Physicians, economists and politicians are filling the airwaves with their views about the COVID-19 pandemic. I decided to call a well-known social psychologist to ask how this crisis will change the world. What he said was surprisingly optimistic amid so much doom and gloom.

Professor Peter Coleman, a Columbia University professor of psychology who studies political conflicts and natural disasters around the world, says the coronavirus crisis may lead to a decline in political polarization in the United States and beyond.

Coleman, who is about to publish a new book entitled “The Way Out: How to Overcome Toxic Polarization,” says several studies have shown that “common enemies” like the coronavirus have helped deeply divided societies come together in the past.

The same could happen in the United States, and in European and Latin American countries where political polarization has risen dramatically in recent years, he said.

Coleman cited the case of the 56-day Nazi bombing campaign against the Britain, which Prime Minister Winston Churchill’s cabinet thought would drive people to turn against each other for scarce resources. Instead, it created a rise in altruism, compassion, generosity and actions for the common good.

Something similar happened after the 2004 tsunami in Indonesia. Ethnic groups that were fighting each other, the government and insurgents put their differences aside and helped communities rebuild, he said.

The second reason why Coleman is cautiously optimistic about a decline in polarization is that natural catastrophes have often acted as “shocks to the political system.” Over a period of years, they resulted in major political changes.

A study of 850 inter-state conflicts that took place between 1816 to 1992 found that more than 75 percent of them ended within 10 years of a major destabilizing shock, he said.

Another study by Princeton University political scientist Professor Nolan McCarty showed that the United States had a deeply polarized political system in the late 19th and early 20th centuries, but saw a significant rise in political cooperation after 1924. That was a decade after World War I and after the 1918 flu pandemic that killed 50 million worldwide.

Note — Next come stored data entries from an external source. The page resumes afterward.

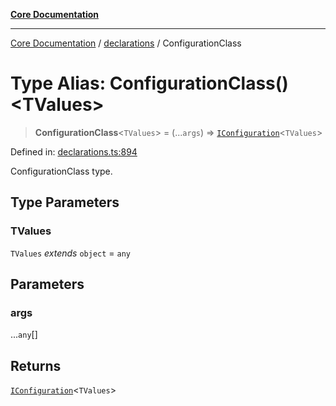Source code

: [**Core Documentation**](../../README.md)

***

[Core Documentation](../../README.md) / [declarations](../README.md) / ConfigurationClass

# Type Alias: ConfigurationClass()\<TValues\>

> **ConfigurationClass**\<`TValues`\> = (...`args`) => [`IConfiguration`](../interfaces/IConfiguration.md)\<`TValues`\>

Defined in: [declarations.ts:894](https://github.com/stonemjs/core/blob/85781fe5b87769612839dd6b850ba45186d357fa/src/declarations.ts#L894)

ConfigurationClass type.

## Type Parameters

### TValues

`TValues` *extends* `object` = `any`

## Parameters

### args

...`any`[]

## Returns

[`IConfiguration`](../interfaces/IConfiguration.md)\<`TValues`\>
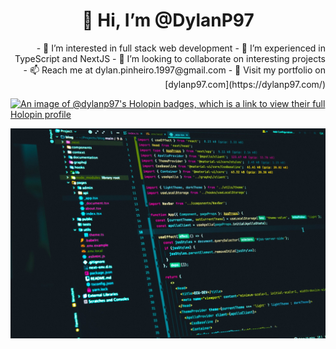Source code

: <h1 align="center">👋 Hi, I’m @DylanP97</h1>

<div align="right">
- 👀 I’m interested in full stack web development
- 🌱 I’m experienced in TypeScript and NextJS
- 💞️ I’m looking to collaborate on interesting projects
- 📫 Reach me at dylan.pinheiro.1997@gmail.com
- 🎨 Visit my portfolio on [dylanp97.com](https://dylanp97.com/)
</div>

[![An image of @dylanp97's Holopin badges, which is a link to view their full Holopin profile](https://holopin.me/dylanp97)](https://holopin.io/@dylanp97)


<img align="center" src="photo-1619410283995-43d9134e7656.jpeg" />

<!---
DylanP97/DylanP97 is a ✨ special ✨ repository because its `README.md` (this file) appears on your GitHub profile.
You can click the Preview link to take a look at your changes.
--->
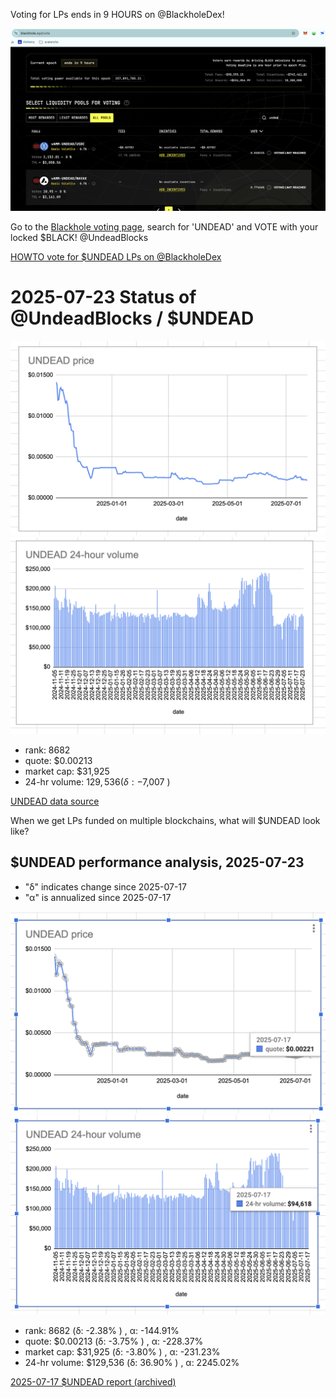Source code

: Voting for LPs ends in 9 HOURS on @BlackholeDex!

![Vote for Blackhole UNDEAD LPs](imgs/01-vote-for-blackhole-undead-lps.png)

Go to the [Blackhole voting page](https://blackhole.xyz/vote), search for 'UNDEAD' and VOTE with your locked $BLACK! @UndeadBlocks 

[HOWTO vote for $UNDEAD LPs on @BlackholeDex]( https://x.com/pivocateur/status/1945637734682341791)
# 2025-07-23 Status of @UndeadBlocks / $UNDEAD 

![$UNDEAD rank](imgs/02a-rank.png) 
![$UNDEAD quote](imgs/02b-quote.png) 
![$UNDEAD market captalization](imgs/02c-cap.png) 
![$UNDEAD 24-hour volume](imgs/02d-vol.png) 

* rank: 8682 
* quote: $0.00213 
* market cap: $31,925 
* 24-hr volume: $129,536 (δ: -$7,007 ) 


[UNDEAD data source](https://www.coingecko.com/en/coins/undead-blocks) 



When we get LPs funded on multiple blockchains, what will $UNDEAD look like? 

## $UNDEAD performance analysis, 2025-07-23 

* "δ" indicates change since 2025-07-17 
* "α" is annualized since 2025-07-17 

![$UNDEAD rank](/blog/snapshot/imgs/01a-rank.png) 
![$UNDEAD quote](/blog/snapshot/imgs/01b-quote.png) 
![$UNDEAD market captalization](/blog/snapshot/imgs/01c-cap.png) 
![$UNDEAD 24-hour volume](/blog/snapshot/imgs/01d-vol.png) 

* rank: 8682 (δ: -2.38% ) , α: -144.91% 
* quote: $0.00213 (δ: -3.75% ) , α: -228.37% 
* market cap: $31,925 (δ: -3.80% ) , α: -231.23% 
* 24-hr volume: $129,536 (δ: 36.90% ) , α: 2245.02% 

[2025-07-17 $UNDEAD report (archived)](https://github.com/pivoteur/biz/tree/main/blog/snapshot) 
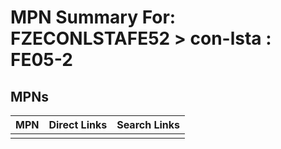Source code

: 



# MPN Summary For: FZECONLSTAFE52 > con-lsta : FE05-2

## MPNs
  

|MPN|Direct Links|Search Links|
| :--- | :--- | :--- |
||||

“The point is that these kinds of shock, like the current pandemic, is not a guarantee of any type of change, but it is oftentimes a necessary condition to change deeply entrenched patterns like political polarization around the world,” Coleman told me.

Sure enough, we are already seeing some examples of this nowadays. In Colombia, the National Liberation Army (ELN) guerrilla group recently declared a one-month cease-fire in its insurgency as a “humanitarian gesture.” In Argentina, President Alberto Fernandez and Buenos Aires mayor Horacio Rodriguez Larreta, bitter political rivals, have met to jointly fight the pandemic in the country’s capital.

But there are also reasons to be skeptical about overly optimistic scenarios. Nationalism and populism were already on the rise before the COVID-19 crisis, as we’ve seen with the election of President Trump, Boris Johnson in Britain and Jair Bolsonaro in Brazil, among others.

And globalism seems to be in trouble. Unlike what happened during the 2001 and 2008 crises, this is the first time in recent memory in which the United States is not leading a coordinated global initiative to fight a global problem.

Trump, a self-described nationalist, has not proposed any major global strategy to fight COVID-19, for which he has blamed China. And China is blaming Trump’s erratic response to the virus — first minimizing its threat, and only recently acknowledging its gravity — for its deadly toll in the United States.

We’re seeing an every-country-for-itself world — far from the solidarity and joint action for the common good that Coleman is talking about.

So far, it’s hard to see this crisis leading to a resurgence of solidarity at the national or global stage in most countries. But the good news is that, if Coleman is right, there is often a delayed effect of about 10 years between the time of big catastrophes and major changes for the better in countries’ behavior.

There’s still hope for a less polarized, more collaborative and better world as a result of this crisis.